• **Activity**
Your answer should consist only of the lines from the line containing "107 150 3.40" through the last line below, each repeated exactly.

• **Spatial grounding data**
----
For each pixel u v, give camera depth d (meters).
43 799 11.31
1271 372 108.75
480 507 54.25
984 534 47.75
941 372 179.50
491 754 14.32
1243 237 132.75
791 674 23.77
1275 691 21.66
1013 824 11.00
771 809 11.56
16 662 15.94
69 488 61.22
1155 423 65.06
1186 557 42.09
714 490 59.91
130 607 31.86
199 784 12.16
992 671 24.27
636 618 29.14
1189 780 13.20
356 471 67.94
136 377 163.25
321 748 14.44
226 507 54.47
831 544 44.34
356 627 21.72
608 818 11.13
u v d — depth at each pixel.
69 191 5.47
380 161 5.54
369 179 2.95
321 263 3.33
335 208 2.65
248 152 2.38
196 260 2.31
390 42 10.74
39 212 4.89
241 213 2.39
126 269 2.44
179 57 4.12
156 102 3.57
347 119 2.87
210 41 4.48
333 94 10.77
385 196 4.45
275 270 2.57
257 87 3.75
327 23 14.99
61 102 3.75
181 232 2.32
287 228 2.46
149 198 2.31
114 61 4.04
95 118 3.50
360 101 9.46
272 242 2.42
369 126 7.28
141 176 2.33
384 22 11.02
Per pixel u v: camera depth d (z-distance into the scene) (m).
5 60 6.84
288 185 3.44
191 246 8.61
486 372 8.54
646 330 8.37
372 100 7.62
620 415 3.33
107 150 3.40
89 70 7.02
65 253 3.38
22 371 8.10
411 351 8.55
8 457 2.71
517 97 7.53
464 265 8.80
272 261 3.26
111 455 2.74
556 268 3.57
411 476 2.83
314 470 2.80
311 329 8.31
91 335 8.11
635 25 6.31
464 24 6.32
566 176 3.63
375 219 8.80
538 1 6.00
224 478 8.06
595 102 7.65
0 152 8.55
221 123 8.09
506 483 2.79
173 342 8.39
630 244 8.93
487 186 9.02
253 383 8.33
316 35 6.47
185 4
----
• **Exercise output**
107 150 3.40
89 70 7.02
65 253 3.38
22 371 8.10
411 351 8.55
8 457 2.71
517 97 7.53
464 265 8.80
272 261 3.26
111 455 2.74
556 268 3.57
411 476 2.83
314 470 2.80
311 329 8.31
91 335 8.11
635 25 6.31
464 24 6.32
566 176 3.63
375 219 8.80
538 1 6.00
224 478 8.06
595 102 7.65
0 152 8.55
221 123 8.09
506 483 2.79
173 342 8.39
630 244 8.93
487 186 9.02
253 383 8.33
316 35 6.47
185 4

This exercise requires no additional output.